• _Instructions for the task_
Write out the listing below in its entirety, minus the pictures, without changing a word.

• _Collected material_

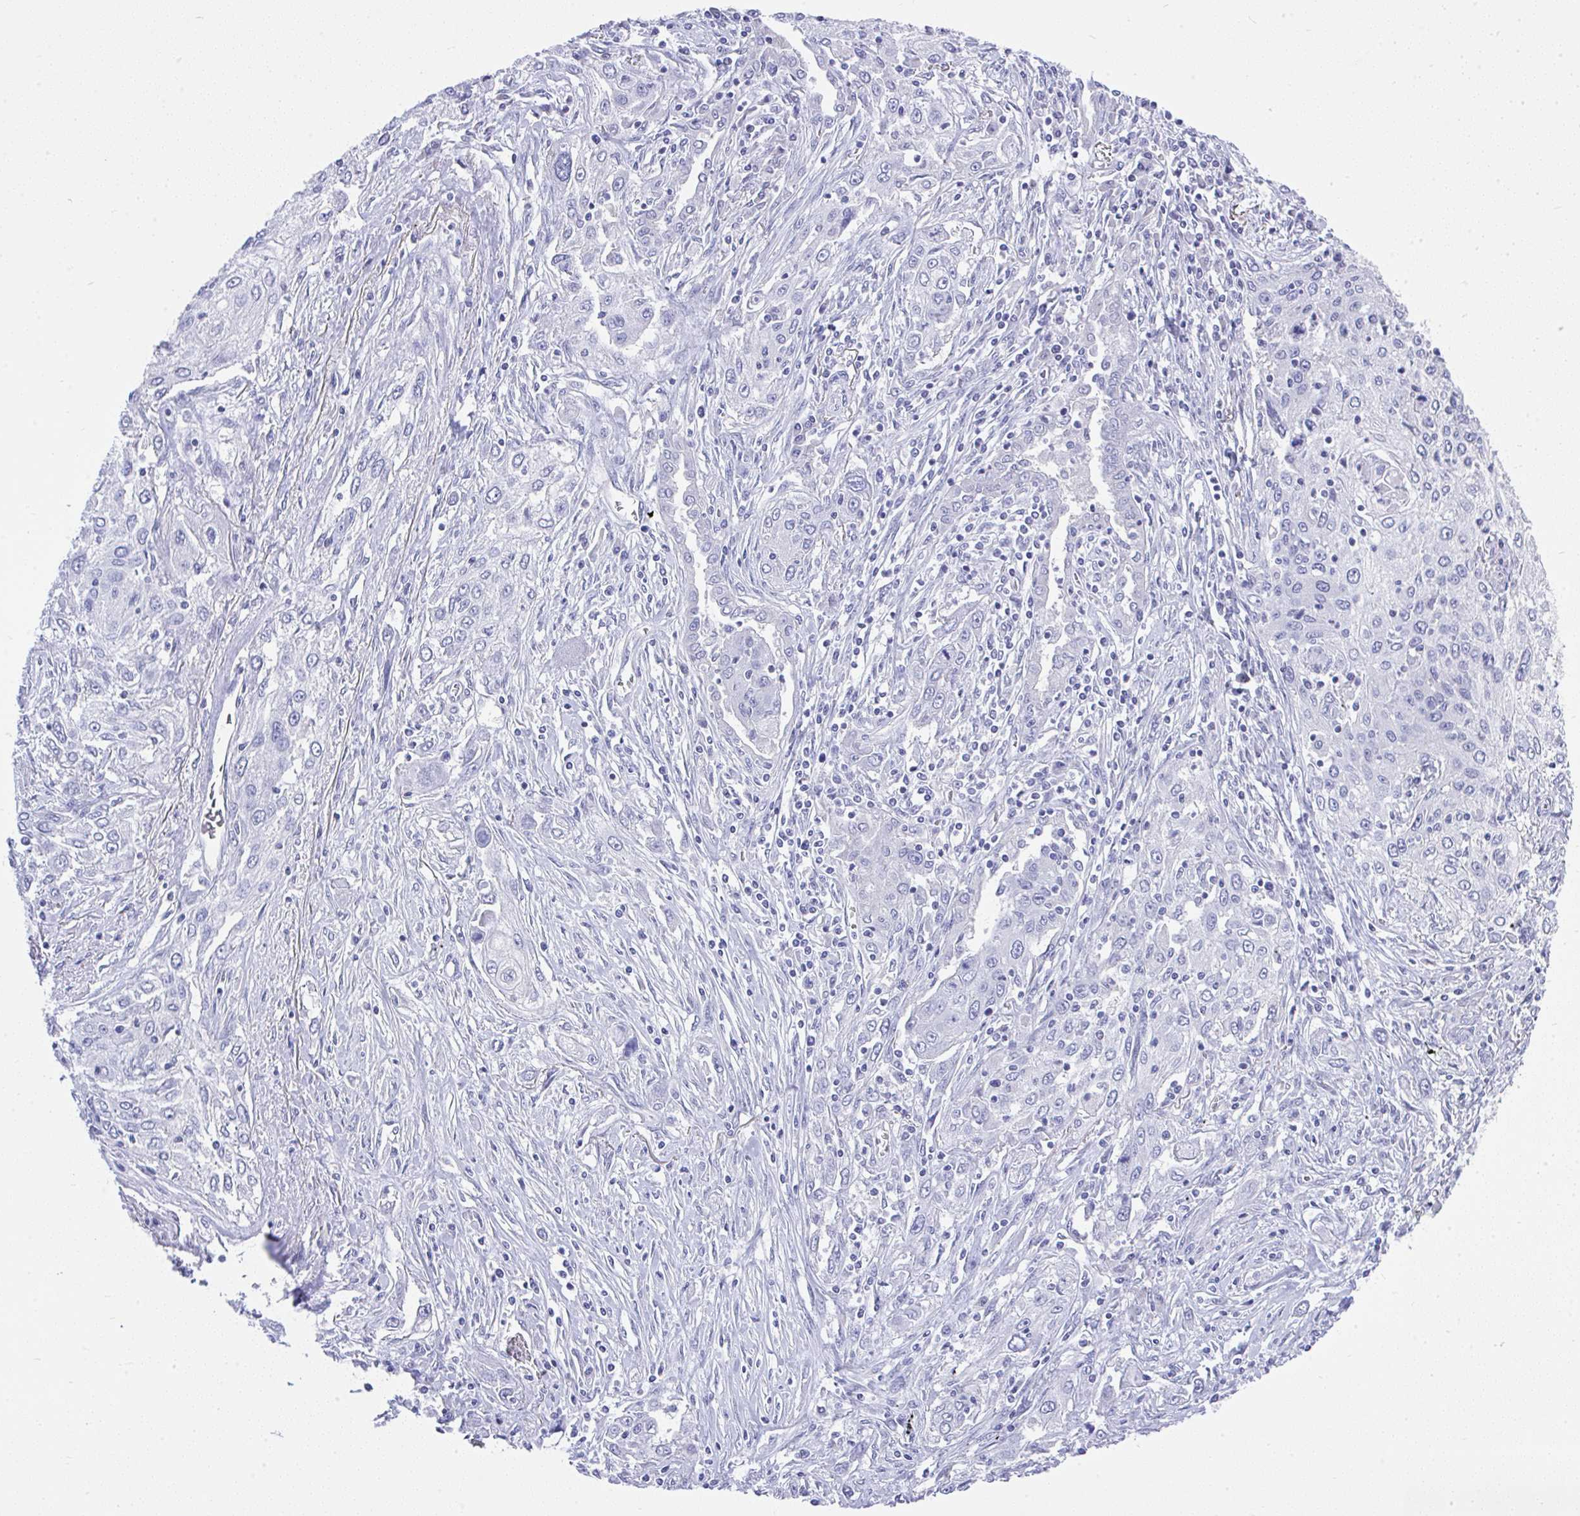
{"staining": {"intensity": "negative", "quantity": "none", "location": "none"}, "tissue": "lung cancer", "cell_type": "Tumor cells", "image_type": "cancer", "snomed": [{"axis": "morphology", "description": "Squamous cell carcinoma, NOS"}, {"axis": "topography", "description": "Lung"}], "caption": "The micrograph shows no significant positivity in tumor cells of lung cancer.", "gene": "MS4A12", "patient": {"sex": "female", "age": 69}}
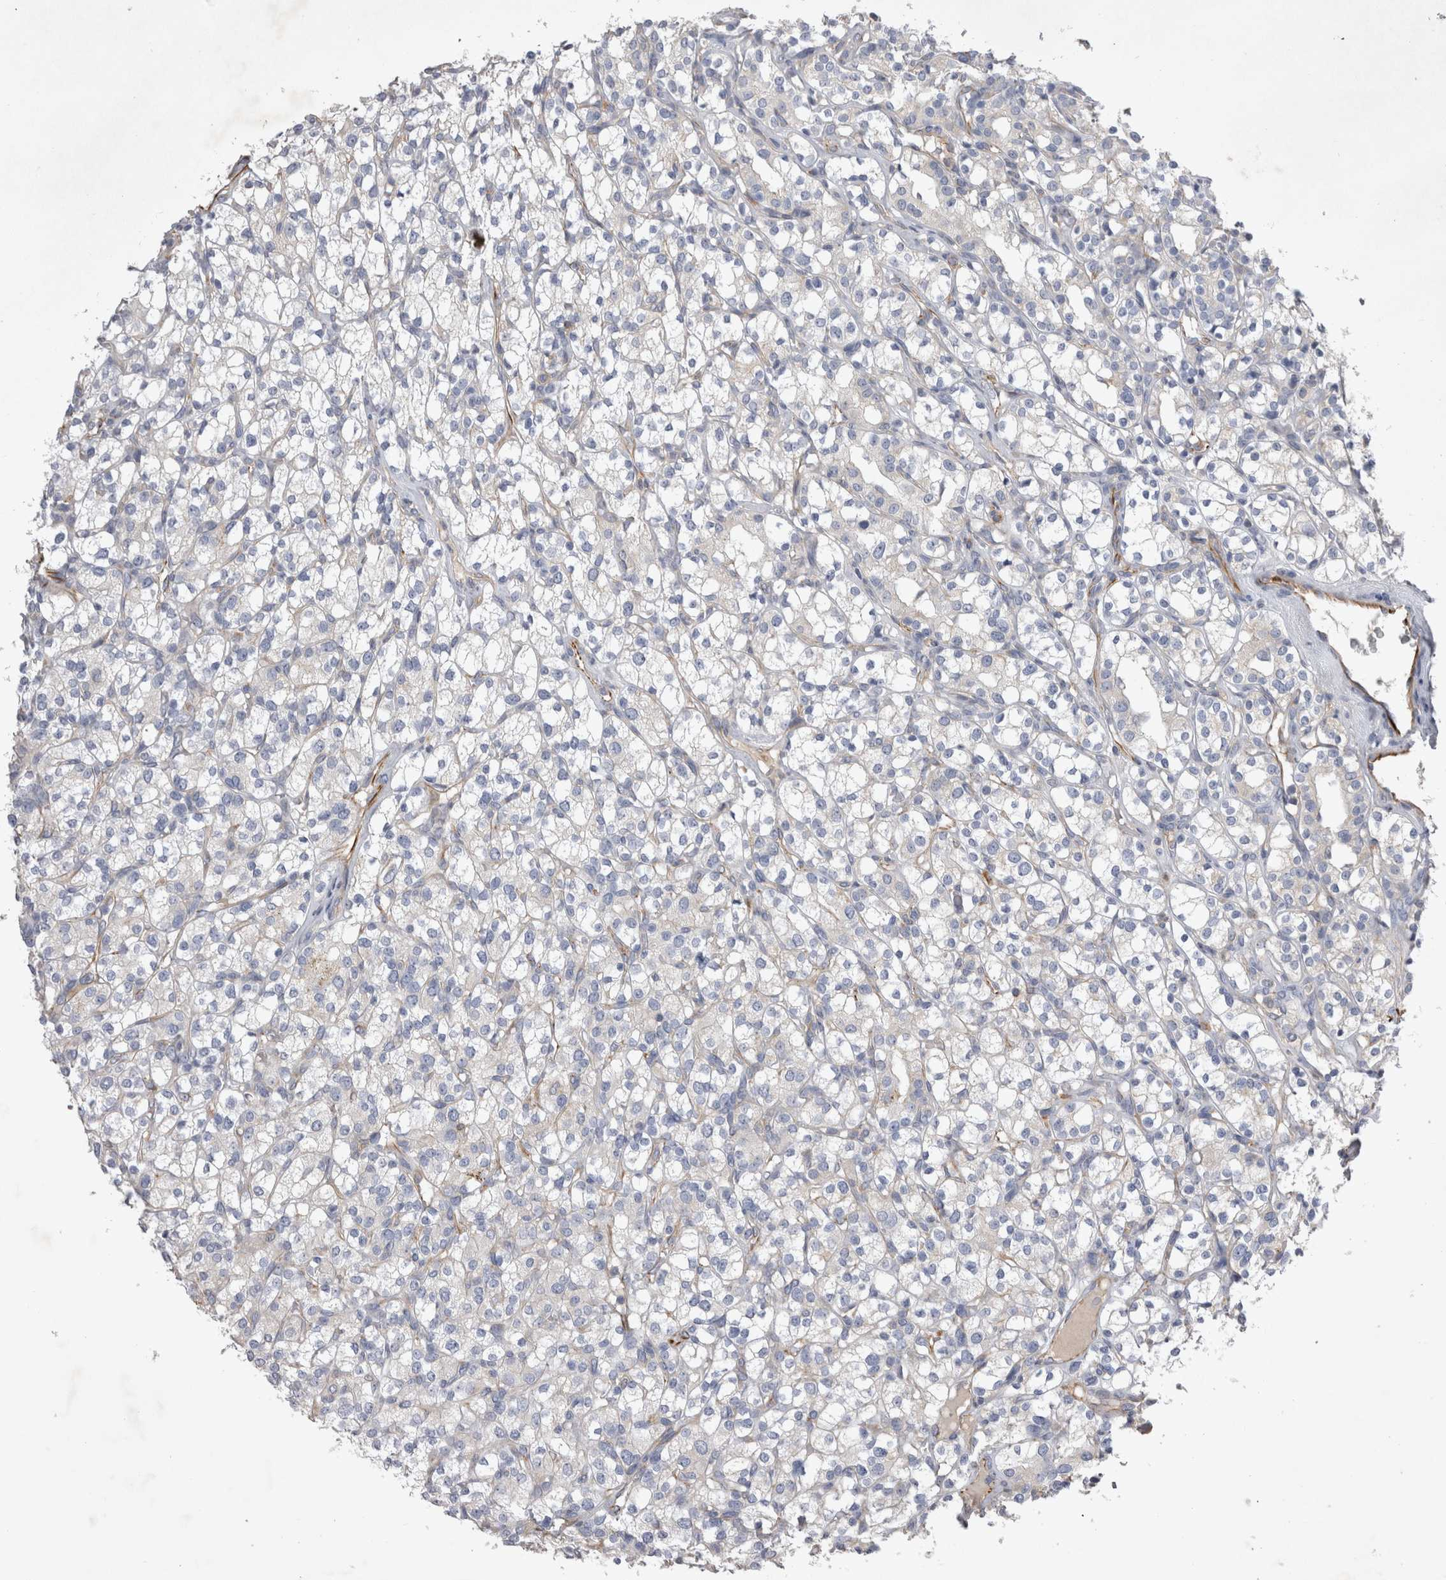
{"staining": {"intensity": "negative", "quantity": "none", "location": "none"}, "tissue": "renal cancer", "cell_type": "Tumor cells", "image_type": "cancer", "snomed": [{"axis": "morphology", "description": "Adenocarcinoma, NOS"}, {"axis": "topography", "description": "Kidney"}], "caption": "This is an immunohistochemistry photomicrograph of renal adenocarcinoma. There is no positivity in tumor cells.", "gene": "STRADB", "patient": {"sex": "male", "age": 77}}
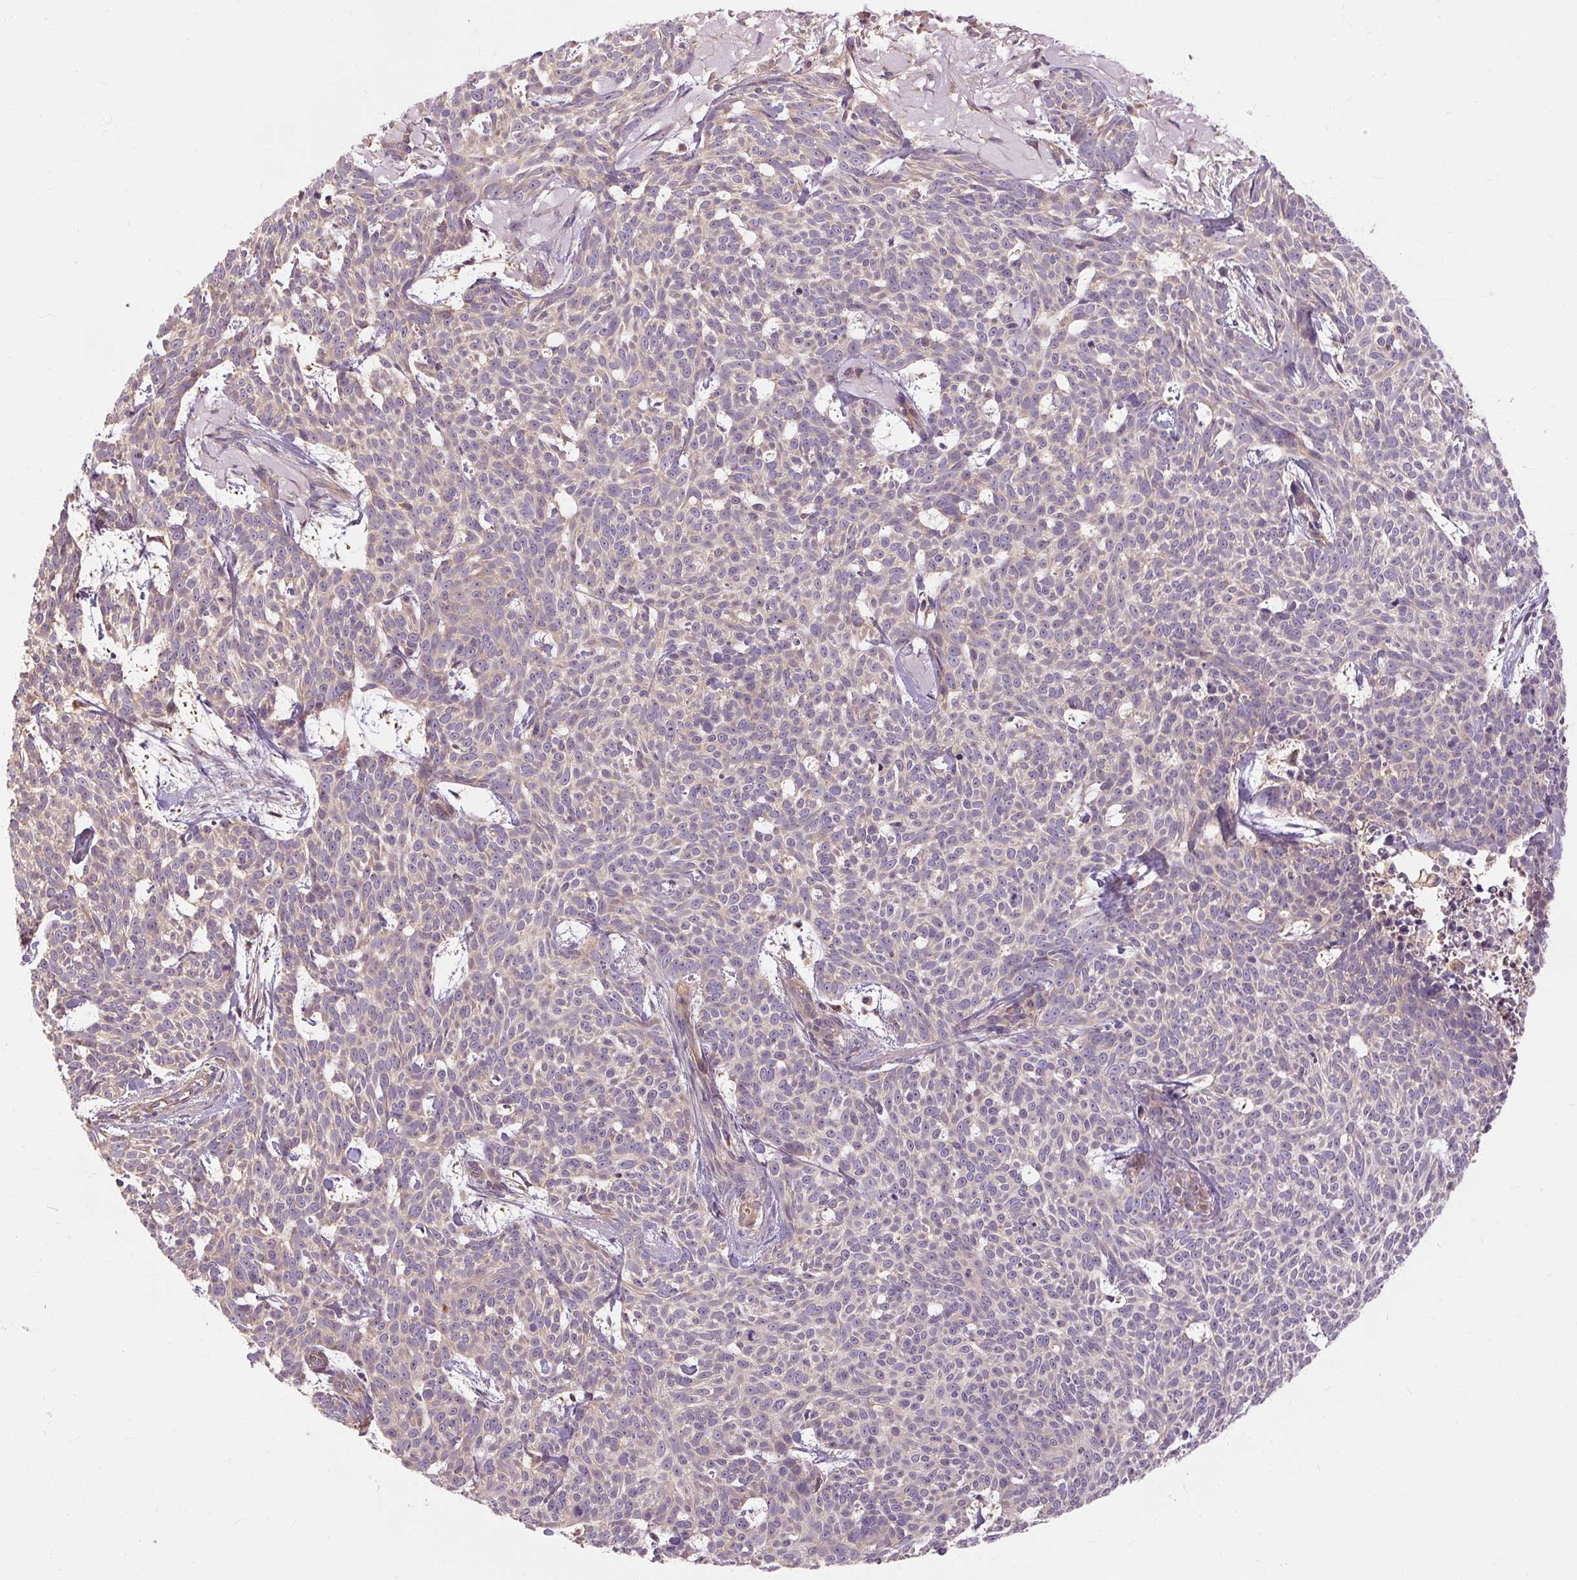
{"staining": {"intensity": "negative", "quantity": "none", "location": "none"}, "tissue": "skin cancer", "cell_type": "Tumor cells", "image_type": "cancer", "snomed": [{"axis": "morphology", "description": "Basal cell carcinoma"}, {"axis": "topography", "description": "Skin"}], "caption": "High power microscopy photomicrograph of an immunohistochemistry (IHC) micrograph of skin basal cell carcinoma, revealing no significant expression in tumor cells.", "gene": "RB1CC1", "patient": {"sex": "female", "age": 93}}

• _Result of this exercise_
{"staining": {"intensity": "negative", "quantity": "none", "location": "none"}, "tissue": "lung cancer", "cell_type": "Tumor cells", "image_type": "cancer", "snomed": [{"axis": "morphology", "description": "Squamous cell carcinoma, NOS"}, {"axis": "topography", "description": "Lung"}], "caption": "The micrograph shows no significant positivity in tumor cells of lung cancer.", "gene": "MS4A12", "patient": {"sex": "female", "age": 69}}
{"staining": {"intensity": "negative", "quantity": "none", "location": "none"}, "tissue": "renal cancer", "cell_type": "Tumor cells", "image_type": "cancer", "snomed": [{"axis": "morphology", "description": "Adenocarcinoma, NOS"}, {"axis": "topography", "description": "Kidney"}], "caption": "This is an immunohistochemistry photomicrograph of renal adenocarcinoma. There is no positivity in tumor cells.", "gene": "STRADB", "patient": {"sex": "male", "age": 77}}
{"staining": {"intensity": "negative", "quantity": "none", "location": "none"}, "tissue": "skin cancer", "cell_type": "Tumor cells", "image_type": "cancer", "snomed": [{"axis": "morphology", "description": "Basal cell carcinoma"}, {"axis": "topography", "description": "Skin"}], "caption": "High power microscopy photomicrograph of an immunohistochemistry (IHC) micrograph of skin basal cell carcinoma, revealing no significant expression in tumor cells.", "gene": "RB1CC1", "patient": {"sex": "female", "age": 93}}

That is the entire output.